(Images with lens parameters)
[Start of section]
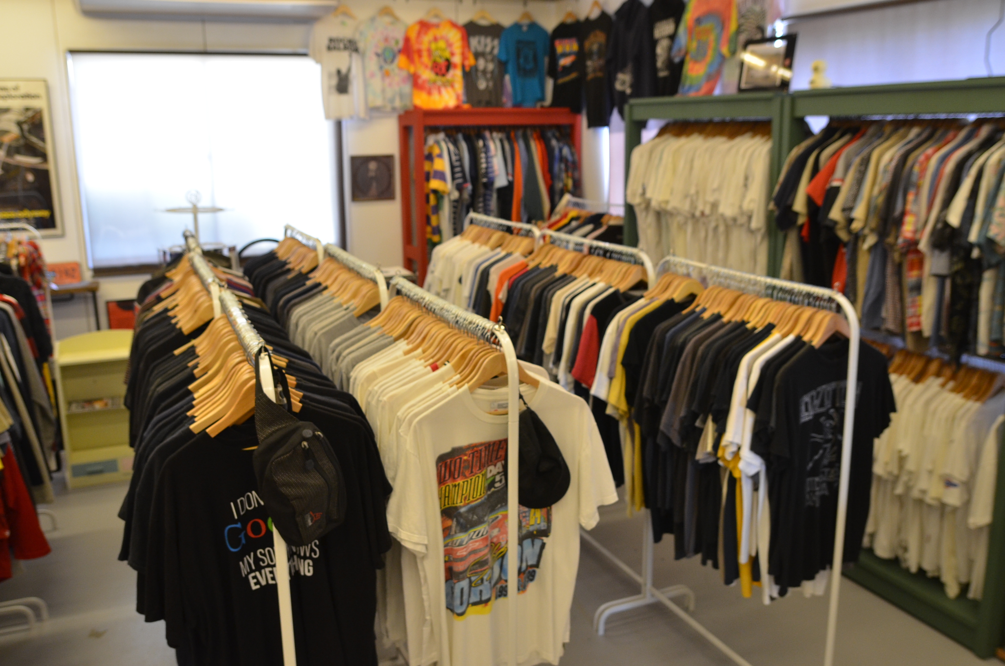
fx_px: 836
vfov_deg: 43.4
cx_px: 502
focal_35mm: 30
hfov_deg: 62.0
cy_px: 333
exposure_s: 1/50
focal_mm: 20
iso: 800
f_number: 3.5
[End of section]
TASK TO CARRY OUT >> Go through the lines above and write each one out verbatim, skipping the pictures.

OUTPUT >>
fx_px: 836
vfov_deg: 43.4
cx_px: 502
focal_35mm: 30
hfov_deg: 62.0
cy_px: 333
exposure_s: 1/50
focal_mm: 20
iso: 800
f_number: 3.5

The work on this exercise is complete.